Johnny Depp Must Be Stopped


Lest you think its fate wasn’t already sealed by its widely reported first weekend belly flop, The Lone Ranger was crushed last weekend, landing in fifth place with a measly $11 million. Those are some pretty miserable numbers for the passion project of a major movie star like Johnny Depp, but if you’d like to know exactly how bad things are going for Mr. Depp, consider this: Deadline is reporting that he’s in final talks to return as the Mad Hatter in the sequel to Disney’s horrifying yet inexplicably successful 2010 version of Alice in Wonderland. This is in addition to his already announced fifth go-round as Captain Jack Sparrow in yet another Pirates of the Caribbean movie. You guys, Johnny Depp must be stopped.

His career didn’t always look like this. There was a time when Johnny Depp was a gifted, idiosyncratic actor who was steadfastly opposed to this kind of money-grubbing and repetition. He famously kicked and screamed to get out of his breakout hit, Fox’s 21 Jump Street, and when he did, he eschewed the kind of conventional leading man roles that show’s Teen Beat spreads might inspire; this is a guy whose first film as a major star was a John Waters movie, for Chrissakes. Few filmographies on this earth have more weird items than Depp’s in the ‘90s: Edward Scissorhands, Dead Man, Benny & Joon, Ed Wood — I mean, have you seen Arizona Dream? Jesus Christ! There’s a scene where Depp wheels around the house acting like a chicken, clucking along while Lili Taylor plays the accordion, and trust me, it doesn’t make any more sense in the context of the movie than it does right here, out of it.

The point is, one thing made Depp refreshing and exciting among his peers: unpredictability. You never knew exactly what he was gonna do; he might make an unassuming supporting appearance in a tiny movie like Before Night Falls, or he might go off and direct a movie and never release it in America. Who knows? And even when he made the occasional conventional thriller, like Nick of Time or Secret Window, he’d invest his characters with an off-balance weirdness that made the pictures seem less easy and less formula.

But lately, that’s all he’s doing — and it’s making his characters monotonous, repetitive, and boring. This actor, who used to be an admirable vessel of genuine peculiarity, is now as predictable as they come: grab a role (preferably with Tim Burton at the helm), put on some weird make-up, vamp it up, collect a nice, big check. It’s a schtick now, and it’s time to reboot, to make some smaller, more offbeat movies with interesting directors and producers who know how to say “no.”

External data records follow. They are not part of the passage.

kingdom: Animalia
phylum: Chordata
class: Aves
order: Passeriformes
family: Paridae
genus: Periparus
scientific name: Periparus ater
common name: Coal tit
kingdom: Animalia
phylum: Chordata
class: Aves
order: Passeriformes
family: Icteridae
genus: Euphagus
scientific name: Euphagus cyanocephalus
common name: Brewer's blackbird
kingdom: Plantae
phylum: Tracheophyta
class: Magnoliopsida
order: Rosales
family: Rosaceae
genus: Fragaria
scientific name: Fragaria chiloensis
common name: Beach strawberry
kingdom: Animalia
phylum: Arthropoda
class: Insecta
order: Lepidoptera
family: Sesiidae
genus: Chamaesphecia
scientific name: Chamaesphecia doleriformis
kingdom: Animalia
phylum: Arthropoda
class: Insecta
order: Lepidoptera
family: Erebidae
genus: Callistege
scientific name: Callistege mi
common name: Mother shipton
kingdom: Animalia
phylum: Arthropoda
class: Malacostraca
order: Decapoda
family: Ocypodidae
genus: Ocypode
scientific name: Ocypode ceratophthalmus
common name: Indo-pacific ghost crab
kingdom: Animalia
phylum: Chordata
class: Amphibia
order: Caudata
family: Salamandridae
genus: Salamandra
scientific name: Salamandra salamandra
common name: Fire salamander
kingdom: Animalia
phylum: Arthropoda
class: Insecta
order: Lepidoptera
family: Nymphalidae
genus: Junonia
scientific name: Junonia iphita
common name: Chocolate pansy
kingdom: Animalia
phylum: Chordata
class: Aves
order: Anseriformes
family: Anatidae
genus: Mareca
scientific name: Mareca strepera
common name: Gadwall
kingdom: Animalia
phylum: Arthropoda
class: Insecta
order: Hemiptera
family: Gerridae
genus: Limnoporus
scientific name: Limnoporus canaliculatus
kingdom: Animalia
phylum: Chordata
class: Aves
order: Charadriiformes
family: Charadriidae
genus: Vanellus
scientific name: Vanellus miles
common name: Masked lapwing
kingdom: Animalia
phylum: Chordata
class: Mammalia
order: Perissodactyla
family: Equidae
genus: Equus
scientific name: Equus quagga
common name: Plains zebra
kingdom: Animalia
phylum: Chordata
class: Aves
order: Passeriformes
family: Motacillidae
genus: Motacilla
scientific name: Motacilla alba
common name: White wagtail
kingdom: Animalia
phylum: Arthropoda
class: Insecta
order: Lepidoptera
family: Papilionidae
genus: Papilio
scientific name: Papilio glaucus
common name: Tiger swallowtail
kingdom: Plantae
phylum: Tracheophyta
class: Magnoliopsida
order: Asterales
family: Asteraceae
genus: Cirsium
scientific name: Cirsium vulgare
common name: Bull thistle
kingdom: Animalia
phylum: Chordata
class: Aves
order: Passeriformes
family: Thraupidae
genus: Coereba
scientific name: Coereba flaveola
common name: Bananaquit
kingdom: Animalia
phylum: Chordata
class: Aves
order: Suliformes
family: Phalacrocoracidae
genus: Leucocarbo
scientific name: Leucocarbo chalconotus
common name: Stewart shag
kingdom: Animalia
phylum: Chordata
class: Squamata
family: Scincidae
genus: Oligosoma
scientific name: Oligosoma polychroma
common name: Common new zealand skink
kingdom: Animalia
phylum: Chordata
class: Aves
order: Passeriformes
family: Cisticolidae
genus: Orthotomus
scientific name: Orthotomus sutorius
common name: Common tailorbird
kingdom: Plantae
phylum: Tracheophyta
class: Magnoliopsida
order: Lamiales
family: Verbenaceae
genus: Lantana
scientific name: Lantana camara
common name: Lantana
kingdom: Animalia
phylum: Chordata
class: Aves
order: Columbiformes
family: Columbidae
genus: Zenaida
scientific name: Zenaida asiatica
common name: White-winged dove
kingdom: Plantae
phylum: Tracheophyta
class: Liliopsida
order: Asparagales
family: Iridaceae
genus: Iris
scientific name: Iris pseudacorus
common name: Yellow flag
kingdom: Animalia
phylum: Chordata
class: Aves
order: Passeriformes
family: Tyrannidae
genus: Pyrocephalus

That’s not likely, of course. After The Lone Ranger ate it at the box office, Depp’s PR people tried to change the subject by talking about his new, multi-year, first-look deal at Disney (though Deadline notes that’s actually a deal that happened back in March). This doesn’t sound like the kind of arrangement that’ll allow for much in the way of experimentation. But hey, they can make plenty of those Pirates flicks! And more Johnny Depp-fueled live-action versions of Disney classics! Imagine the possibilities:

  • Pinocchio, starring Johnny Depp in a dual role as the title character (in kabuki make-up) and Geppetto (with an outrageous Italian accent and a peacock hat).
  • Peter Pan, with Depp in the title role, albeit with a club foot and a costume made entirely of sparkling emeralds. (Bonus: It’s also a sequel to Finding Neverland!)
  • Lady and the Tramp, with Depp and Helena Bonham-Carter in the leading roles, but unrecognizable under immaculately detailed dog costumes. All dialogue in subtitled barks.
  • The Little Mermaid, with Depp in drag as Ariel, her inability to speak finally allowing him to do a full-on Buster Keaton performance.
  • The Jungle Book, with Depp as Baloo, in a crushed velvet suit, with a full bear rug over his shoulders and resting on his head.

Note to Disney: these are joke suggestions. But if you’re taking them seriously, please note that I’ve copyrighted all of them. I’d like some stupid Disney money too.